With 21 new photographs in her second solo show at Angles Gallery, Augusta Wood resumes where she left off in her 2010 body of work, “I have only what I remember,” by delving deeply into personal history. Wood constructs her photographs from multiple images selected carefully from her family archive. She superimposes the past onto the present, projecting simultaneously sometimes up to four and five photographic slides, shot years apart, onto the same pictorial space, and then photographing the resulting composite image.
As viewers of these images, we are voyeurs, looking into a private world. Not entirely invited in, we begin to impose our own meaning on these elaborately synthetic photographs, constructing fictions out of bits and pieces of second hand experience.
In Wood’s quest to reconstruct the past, one can feel time piling up and memories bleeding onto each other. In her landmark essay, “On Photography,” Susan Sontag wrote, “Photographs really are experience captured, and the camera is the ideal arm of consciousness in its acquisitive mood.” Wood’s compositions—as accretions of experience—are themselves fragile mental constructs whose elements are easily conflated and reorganized, with the photographs morphing and diverging into multiple histories. The ghostly images reveal traces of human presence from years long gone by, recalling Roland Barthes’ assertion that “a photograph is a witness, but a witness of something that is no more.”

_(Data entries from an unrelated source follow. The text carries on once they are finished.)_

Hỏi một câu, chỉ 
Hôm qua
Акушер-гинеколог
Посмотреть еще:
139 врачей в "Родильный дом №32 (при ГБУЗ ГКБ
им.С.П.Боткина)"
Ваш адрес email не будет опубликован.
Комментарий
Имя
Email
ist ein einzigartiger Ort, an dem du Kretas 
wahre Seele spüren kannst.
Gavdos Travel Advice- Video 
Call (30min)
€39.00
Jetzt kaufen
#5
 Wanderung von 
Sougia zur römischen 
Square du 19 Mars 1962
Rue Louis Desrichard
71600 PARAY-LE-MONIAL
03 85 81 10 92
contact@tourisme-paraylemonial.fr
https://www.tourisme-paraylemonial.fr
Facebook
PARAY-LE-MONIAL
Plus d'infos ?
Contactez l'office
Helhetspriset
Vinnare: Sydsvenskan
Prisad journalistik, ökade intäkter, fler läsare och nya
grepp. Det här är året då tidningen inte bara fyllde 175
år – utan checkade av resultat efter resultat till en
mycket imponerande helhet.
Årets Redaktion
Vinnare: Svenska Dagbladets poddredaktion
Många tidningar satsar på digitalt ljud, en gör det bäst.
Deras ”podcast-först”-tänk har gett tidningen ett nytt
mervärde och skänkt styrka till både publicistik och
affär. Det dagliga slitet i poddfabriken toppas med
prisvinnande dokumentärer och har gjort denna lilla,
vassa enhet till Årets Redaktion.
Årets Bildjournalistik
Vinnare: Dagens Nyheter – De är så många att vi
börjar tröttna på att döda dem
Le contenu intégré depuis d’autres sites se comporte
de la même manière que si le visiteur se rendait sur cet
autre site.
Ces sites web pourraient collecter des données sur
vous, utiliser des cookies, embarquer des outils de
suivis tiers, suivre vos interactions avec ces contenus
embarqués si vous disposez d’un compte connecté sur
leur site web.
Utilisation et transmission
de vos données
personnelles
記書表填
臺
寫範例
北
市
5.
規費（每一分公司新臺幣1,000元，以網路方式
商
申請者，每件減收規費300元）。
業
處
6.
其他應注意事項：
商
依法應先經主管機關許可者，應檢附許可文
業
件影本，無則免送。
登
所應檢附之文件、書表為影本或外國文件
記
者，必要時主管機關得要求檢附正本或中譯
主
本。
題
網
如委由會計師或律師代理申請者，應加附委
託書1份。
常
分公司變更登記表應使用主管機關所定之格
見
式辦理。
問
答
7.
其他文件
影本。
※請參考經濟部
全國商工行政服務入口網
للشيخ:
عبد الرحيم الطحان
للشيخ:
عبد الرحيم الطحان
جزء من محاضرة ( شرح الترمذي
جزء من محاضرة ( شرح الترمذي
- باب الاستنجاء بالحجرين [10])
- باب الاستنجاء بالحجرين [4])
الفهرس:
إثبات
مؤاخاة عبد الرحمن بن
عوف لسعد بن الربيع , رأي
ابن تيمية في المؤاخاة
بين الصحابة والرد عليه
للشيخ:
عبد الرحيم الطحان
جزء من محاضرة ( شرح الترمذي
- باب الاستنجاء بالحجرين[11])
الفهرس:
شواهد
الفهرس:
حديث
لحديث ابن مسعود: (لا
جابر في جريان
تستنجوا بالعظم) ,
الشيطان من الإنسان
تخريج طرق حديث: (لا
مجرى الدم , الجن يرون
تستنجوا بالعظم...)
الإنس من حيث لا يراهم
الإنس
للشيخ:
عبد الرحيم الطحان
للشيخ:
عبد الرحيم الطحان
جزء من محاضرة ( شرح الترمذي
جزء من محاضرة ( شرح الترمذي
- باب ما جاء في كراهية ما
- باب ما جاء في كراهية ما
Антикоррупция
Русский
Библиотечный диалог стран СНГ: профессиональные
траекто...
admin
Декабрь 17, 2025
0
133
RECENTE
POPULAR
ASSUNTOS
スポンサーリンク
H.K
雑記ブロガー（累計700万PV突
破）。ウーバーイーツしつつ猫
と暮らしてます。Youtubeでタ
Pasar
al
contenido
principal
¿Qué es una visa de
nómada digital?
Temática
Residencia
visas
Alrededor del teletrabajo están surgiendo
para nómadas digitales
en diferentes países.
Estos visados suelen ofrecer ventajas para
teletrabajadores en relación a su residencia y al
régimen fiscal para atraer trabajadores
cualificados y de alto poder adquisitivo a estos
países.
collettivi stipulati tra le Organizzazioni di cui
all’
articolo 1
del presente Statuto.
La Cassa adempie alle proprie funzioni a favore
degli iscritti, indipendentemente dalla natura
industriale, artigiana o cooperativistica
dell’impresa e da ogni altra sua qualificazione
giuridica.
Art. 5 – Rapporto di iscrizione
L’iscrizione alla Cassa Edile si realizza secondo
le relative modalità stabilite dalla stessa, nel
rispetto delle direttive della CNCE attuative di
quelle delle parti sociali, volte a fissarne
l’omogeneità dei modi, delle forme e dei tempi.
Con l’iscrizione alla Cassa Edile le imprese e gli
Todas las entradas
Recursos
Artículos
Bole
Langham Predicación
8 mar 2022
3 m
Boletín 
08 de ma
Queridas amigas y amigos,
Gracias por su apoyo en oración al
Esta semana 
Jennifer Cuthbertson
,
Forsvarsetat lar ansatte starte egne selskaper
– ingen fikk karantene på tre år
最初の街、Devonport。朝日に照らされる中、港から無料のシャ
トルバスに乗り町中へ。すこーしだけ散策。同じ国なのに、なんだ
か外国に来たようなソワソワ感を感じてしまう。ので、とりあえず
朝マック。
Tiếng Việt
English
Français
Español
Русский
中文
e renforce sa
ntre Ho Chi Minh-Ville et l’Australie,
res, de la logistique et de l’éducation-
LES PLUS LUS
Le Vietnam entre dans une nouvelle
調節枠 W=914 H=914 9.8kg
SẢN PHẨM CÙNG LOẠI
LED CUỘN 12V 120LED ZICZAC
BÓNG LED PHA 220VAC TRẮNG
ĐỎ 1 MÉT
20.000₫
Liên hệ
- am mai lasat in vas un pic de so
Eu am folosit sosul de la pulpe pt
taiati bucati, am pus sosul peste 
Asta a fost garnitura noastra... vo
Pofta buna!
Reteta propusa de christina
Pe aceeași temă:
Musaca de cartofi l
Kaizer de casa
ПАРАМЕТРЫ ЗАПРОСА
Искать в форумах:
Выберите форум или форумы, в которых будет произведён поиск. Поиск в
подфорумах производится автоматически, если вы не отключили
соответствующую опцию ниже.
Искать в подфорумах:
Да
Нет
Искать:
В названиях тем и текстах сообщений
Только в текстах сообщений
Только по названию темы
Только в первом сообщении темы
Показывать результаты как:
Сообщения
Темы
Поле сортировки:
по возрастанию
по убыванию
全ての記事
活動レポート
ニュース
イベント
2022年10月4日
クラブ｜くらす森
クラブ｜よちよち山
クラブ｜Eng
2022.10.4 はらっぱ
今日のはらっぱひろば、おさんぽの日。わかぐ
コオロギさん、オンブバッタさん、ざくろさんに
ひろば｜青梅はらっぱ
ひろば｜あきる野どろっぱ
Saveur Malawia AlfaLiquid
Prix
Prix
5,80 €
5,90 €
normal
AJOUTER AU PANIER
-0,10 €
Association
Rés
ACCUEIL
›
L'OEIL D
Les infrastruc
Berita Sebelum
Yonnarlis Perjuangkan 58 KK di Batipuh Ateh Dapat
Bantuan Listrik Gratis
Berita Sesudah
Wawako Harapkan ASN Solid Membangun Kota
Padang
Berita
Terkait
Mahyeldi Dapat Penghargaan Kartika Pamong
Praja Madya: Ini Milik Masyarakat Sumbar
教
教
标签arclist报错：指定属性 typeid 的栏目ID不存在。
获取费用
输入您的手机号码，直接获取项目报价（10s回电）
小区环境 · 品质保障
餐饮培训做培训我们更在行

The exhibition—“Whether it happened or not”—reflects the artist’s ambiguity over the reliability of her memories. Are her memories fabricated from her family’s photographic record or independent of it? By overlaying multiple pictures of the same domestic space, her work amounts to an investigation of her past, a quizzical look at biography and an interrogation of time. She asks, what is real, what is imagined, and what is remembered solely through the furnishing of visual evidence.
As a viewer, one can feel estranged from what is in the picture frame, for the content and context lacks the familiarity associated with looking at one’s own family photos. Susan Front Hall (1979, 2012, 2012) (2013), for example, provides a richly layered view into what is presumably the entrance hall of Wood’s family home. A toddler held by a woman, who is probably her relation, peers directly into the camera’s lens. Her eyes are intense and inquisitive and her prominent lower lip glistens with saliva. She is lovely, but who is she? Very likely, the artist photographed by a family member in 1979. Her searching gaze, beguiling as it is, is not meant for us, but for the photographer—then, and now.
More than the imprint of a specific image or set of images, Wood’s collection of constructed photographs leaves a residue of impressions, a set of fleeting and ephemeral encounters, a sense of longing, and the inexorable slipping away of the past. Desire—both hers and ours—to hang on to the fading fragments of memory coalesces within the filigree images, and her overlapping, semitransparent frames.